Task directions:
Your answer must match the records word for word and contain no pictures.
##########
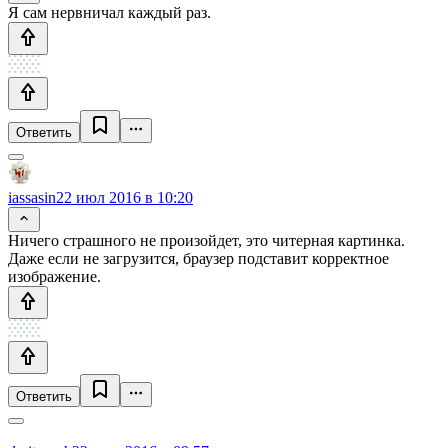
Я сам нервничал каждый раз.
Ответить
iassasin
22 июл 2016 в 10:20
Ничего страшного не произойдет, это читерная картинка.
Даже если не загрузится, браузер подставит корректное
изображение.
Ответить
##########
Exercise response:
Я сам нервничал каждый раз.
Ответить
iassasin
22 июл 2016 в 10:20
Ничего страшного не произойдет, это читерная картинка.
Даже если не загрузится, браузер подставит корректное
изображение.
Ответить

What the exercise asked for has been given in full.